__SUPPLIED PASSAGE__
◆ ◆ ◆

PolarLearn Timing Attack Vulnerability in Sign-In Process Allows User Enumeration

A timing attack vulnerability has been identified in PolarLearn versions through 0-PRERELEASE-15. This vulnerability allows unauthenticated attackers to determine if a specific email address is registered on the platform by measuring the response time of the login endpoint. The server only performs the resource-intensive Argon2 password hashing for existing users, causing requests for valid email addresses to take significantly longer than those for non-existent ones. This timing discrepancy can be exploited to enumerate registered users.

Impact

Exploitation of this vulnerability allows for user enumeration, enabling attackers to verify the existence of accounts associated with specific email addresses. This could lead to targeted phishing attacks, password resets, or credential stuffing.

Reproduction

To reproduce this vulnerability, use the browser's developer tools on the PolarLearn sign-in page. Navigate to the sign-in endpoint and, after solving any CAPTCHA, open the Browser Console. Paste a script that measures the response time of the sign-in API when using different email addresses. Compare the response times for valid and invalid emails to confirm the vulnerability.

Remediation

Users are advised to update to the patched version of PolarLearn, which includes a fix for this vulnerability by ensuring that the Argon2 hashing is applied to all sign-in attempts, regardless of whether the user exists in the database.

◆ ◆ ◆

__QUESTIONS ON THE MATERIAL__
- 1) Please retype the portion of the PolarLearn advisory starting with "To reproduce this" and going on through "in the database.".
- 2) According to the PolarLearn advisory, which versions of PolarLearn contain the timing attack vulnerability?
- 3) Name every follow-on attack that the PolarLearn advisory says user enumeration could lead to.

◆ ◆ ◆

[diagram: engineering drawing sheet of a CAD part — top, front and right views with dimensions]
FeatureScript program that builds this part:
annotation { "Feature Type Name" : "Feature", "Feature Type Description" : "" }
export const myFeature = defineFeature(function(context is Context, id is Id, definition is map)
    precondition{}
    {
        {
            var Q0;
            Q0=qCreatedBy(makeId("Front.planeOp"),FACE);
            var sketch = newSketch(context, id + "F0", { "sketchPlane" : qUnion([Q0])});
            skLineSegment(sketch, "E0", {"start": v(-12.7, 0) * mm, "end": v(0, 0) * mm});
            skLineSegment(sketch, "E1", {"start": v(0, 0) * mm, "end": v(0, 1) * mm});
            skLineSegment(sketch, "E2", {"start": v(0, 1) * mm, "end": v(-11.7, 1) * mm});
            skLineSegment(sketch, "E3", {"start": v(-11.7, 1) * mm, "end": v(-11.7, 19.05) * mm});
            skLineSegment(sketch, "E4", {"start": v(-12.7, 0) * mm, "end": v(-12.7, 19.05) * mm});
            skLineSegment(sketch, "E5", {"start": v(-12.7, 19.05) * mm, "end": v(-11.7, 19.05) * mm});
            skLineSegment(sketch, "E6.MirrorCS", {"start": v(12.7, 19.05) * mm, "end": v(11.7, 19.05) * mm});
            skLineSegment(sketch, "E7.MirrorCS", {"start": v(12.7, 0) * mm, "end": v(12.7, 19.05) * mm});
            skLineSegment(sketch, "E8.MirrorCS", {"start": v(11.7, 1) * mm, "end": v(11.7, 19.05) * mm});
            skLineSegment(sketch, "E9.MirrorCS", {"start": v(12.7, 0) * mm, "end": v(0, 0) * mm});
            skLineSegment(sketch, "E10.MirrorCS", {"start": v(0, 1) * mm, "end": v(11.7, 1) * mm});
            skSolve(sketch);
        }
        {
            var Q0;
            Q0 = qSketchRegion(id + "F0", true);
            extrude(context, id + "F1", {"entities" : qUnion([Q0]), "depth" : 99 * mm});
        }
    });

◆ ◆ ◆

__ANSWERS GIVEN__
- 1)
To reproduce this vulnerability, use the browser's developer tools on the PolarLearn sign-in page. Navigate to the sign-in endpoint and, after solving any CAPTCHA, open the Browser Console. Paste a script that measures the response time of the sign-in API when using different email addresses. Compare the response times for valid and invalid emails to confirm the vulnerability.

Remediation

Users are advised to update to the patched version of PolarLearn, which includes a fix for this vulnerability by ensuring that the Argon2 hashing is applied to all sign-in attempts, regardless of whether the user exists in the database.

- 2) Versions through 0-PRERELEASE-15.

- 3) Targeted phishing attacks, password resets, and credential stuffing.